Restate the records word for word. Include no pictures.

[Stored dataset items]
* * *
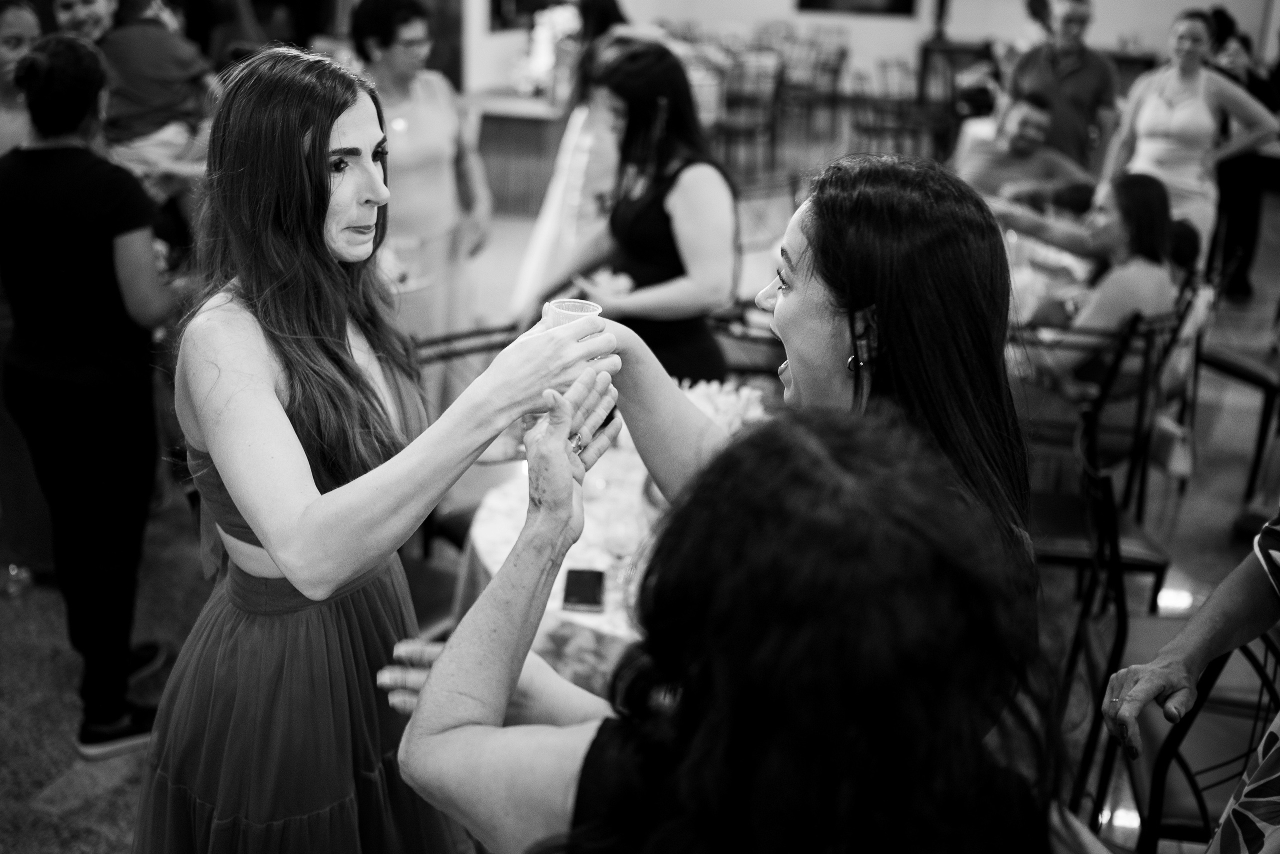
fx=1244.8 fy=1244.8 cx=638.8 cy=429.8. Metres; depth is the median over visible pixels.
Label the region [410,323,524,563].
chair
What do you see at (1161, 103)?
woman
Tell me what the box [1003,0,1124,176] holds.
man
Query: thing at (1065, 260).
dining table
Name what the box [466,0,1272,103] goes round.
wall
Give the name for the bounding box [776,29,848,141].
chair
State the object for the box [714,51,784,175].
chair
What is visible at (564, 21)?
flower arrangement
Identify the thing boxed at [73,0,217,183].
person
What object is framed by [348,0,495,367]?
woman
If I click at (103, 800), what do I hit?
floor
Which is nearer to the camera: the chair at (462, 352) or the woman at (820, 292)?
the woman at (820, 292)
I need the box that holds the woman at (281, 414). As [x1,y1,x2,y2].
[140,47,618,853]
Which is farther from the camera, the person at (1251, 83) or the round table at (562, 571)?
the person at (1251, 83)
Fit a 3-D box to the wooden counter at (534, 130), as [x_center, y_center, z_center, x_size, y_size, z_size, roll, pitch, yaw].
* * *
Written reply »
fx=1244.8 fy=1244.8 cx=638.8 cy=429.8. Metres; depth is the median over visible pixels.
Label the region [410,323,524,563].
chair
What do you see at (1161, 103)?
woman
Tell me what the box [1003,0,1124,176] holds.
man
Query: thing at (1065, 260).
dining table
Name what the box [466,0,1272,103] goes round.
wall
Give the name for the bounding box [776,29,848,141].
chair
State the object for the box [714,51,784,175].
chair
What is visible at (564, 21)?
flower arrangement
Identify the thing boxed at [73,0,217,183].
person
What object is framed by [348,0,495,367]?
woman
If I click at (103, 800), what do I hit?
floor
Which is nearer to the camera: the chair at (462, 352) or the woman at (820, 292)?
the woman at (820, 292)
I need the box that holds the woman at (281, 414). As [x1,y1,x2,y2].
[140,47,618,853]
Which is farther from the camera, the person at (1251, 83) or the round table at (562, 571)?
the person at (1251, 83)
Fit a 3-D box to the wooden counter at (534, 130), as [x_center, y_center, z_center, x_size, y_size, z_size, roll, pitch, yaw].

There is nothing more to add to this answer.